Online is a great medium for awareness. Most people today research online, read reviews and engage digitally before making a purchase decision. However, about 90- 95% of the business is still sold offline. Of all the products that are sold online, a significant majority is tele-assisted, where a customer is being spoken to by a call centre agent. This is because of the nature of the product. But the digital medium is great to facilitate business and customer experience.

Online protection products are doing reasonably well and we see a similar path for health products and Ulips (unit-linked insurance plans). The common theme here is that these products are simple and easy to compare. But I also believe that traditional savings plans that are need-based and goal-oriented have a huge role to play in addressing financial needs of our customers. This has value for small savers and these customers will need advice and engagement which is why agents, banks and direct distribution will remain prominent.

Over the course of the past few years, bancassurance has been the growth driver of insurance business. We have accelerated our efforts to reach out to like-minded partners. Bancassurance gives us significant opportunity, as the penetration of insurance even among bank customers is still low.

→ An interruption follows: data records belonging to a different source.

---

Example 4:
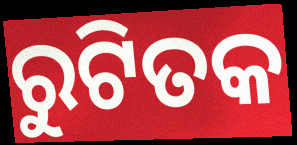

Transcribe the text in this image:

ରୁଟିତକ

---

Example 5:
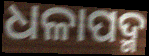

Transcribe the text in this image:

ଧଳାପଦ୍ମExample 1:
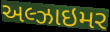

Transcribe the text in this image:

અલ્ઝાઇમર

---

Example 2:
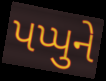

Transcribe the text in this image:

પપ્પુને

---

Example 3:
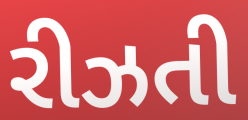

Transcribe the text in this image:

રીઝતી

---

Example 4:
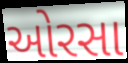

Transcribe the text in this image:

ઓરસા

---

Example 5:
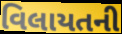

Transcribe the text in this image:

વિલાયતનીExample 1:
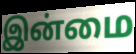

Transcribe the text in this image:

இன்மை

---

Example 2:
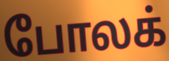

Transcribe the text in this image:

போலக்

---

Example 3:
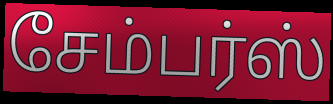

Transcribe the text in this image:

சேம்பர்ஸ்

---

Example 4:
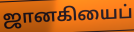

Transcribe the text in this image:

ஜானகியைப்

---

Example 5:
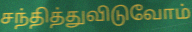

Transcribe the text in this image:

சந்தித்துவிடுவோம்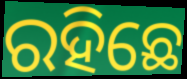
ରହିଛେ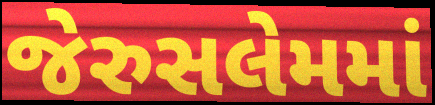
જેરુસલેમમાંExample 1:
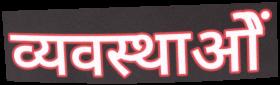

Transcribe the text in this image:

व्यवस्थाओें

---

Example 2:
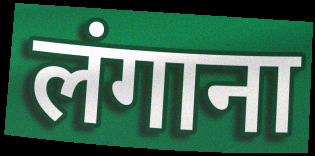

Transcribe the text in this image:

लंगाना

The product committee report suggests in-principle that surrender costs need to come down to be in line with Ulips. However, the majority of the industry wants status quo. Which side of the debate are you on?

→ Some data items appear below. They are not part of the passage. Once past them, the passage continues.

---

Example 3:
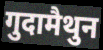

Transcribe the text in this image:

गुदामैथुन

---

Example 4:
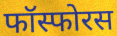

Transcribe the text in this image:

फॉस्फोरस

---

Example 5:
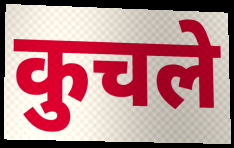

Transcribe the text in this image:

कुचलेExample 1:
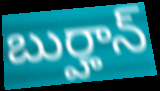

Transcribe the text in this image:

బుర్హాన్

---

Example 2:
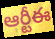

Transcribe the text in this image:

ఆర్టీఈ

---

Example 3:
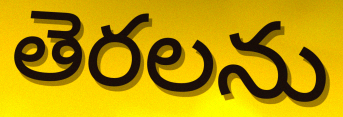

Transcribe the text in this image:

తెరలను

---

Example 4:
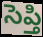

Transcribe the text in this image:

సెప్తి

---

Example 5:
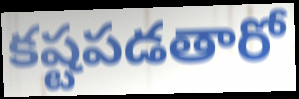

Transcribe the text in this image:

కష్టపడతారో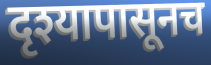
दृश्यापासूनचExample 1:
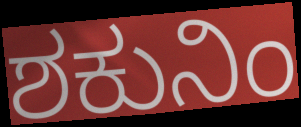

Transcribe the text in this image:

ಶಕುನಿಂ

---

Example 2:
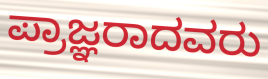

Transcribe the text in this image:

ಪ್ರಾಜ್ಞರಾದವರು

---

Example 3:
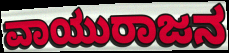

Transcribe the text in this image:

ವಾಯುರಾಜನ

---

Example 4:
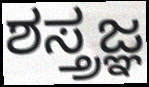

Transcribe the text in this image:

ಶಸ್ತ್ರಜ್ಞ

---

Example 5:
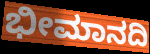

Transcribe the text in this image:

ಭೀಮಾನದಿ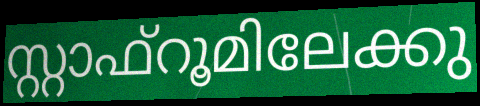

Surrender charges have long been debated in the industry. To my mind, there are three parts to this. One, for customers to stay invested we have to offer simple and efficient products and good quality service. Retaining customers only on the back of surrender charges is not sustainable. Two, insurance is a long-term financial instrument and that needs to be recognized. Insurers incur expenses upfront but recover it only over time, so persistency becomes key to profitability. Three, customers get attractive tax benefits on buying and on staying invested over the long term, so if the products are simplified, bought on the basis of needs or life-stage goals, and are tax-efficient, the need to surrender should not arise. We need to find an equilibrium between these variables and as such, I am favourably inclined towards a review of the surrender charges in traditional plans.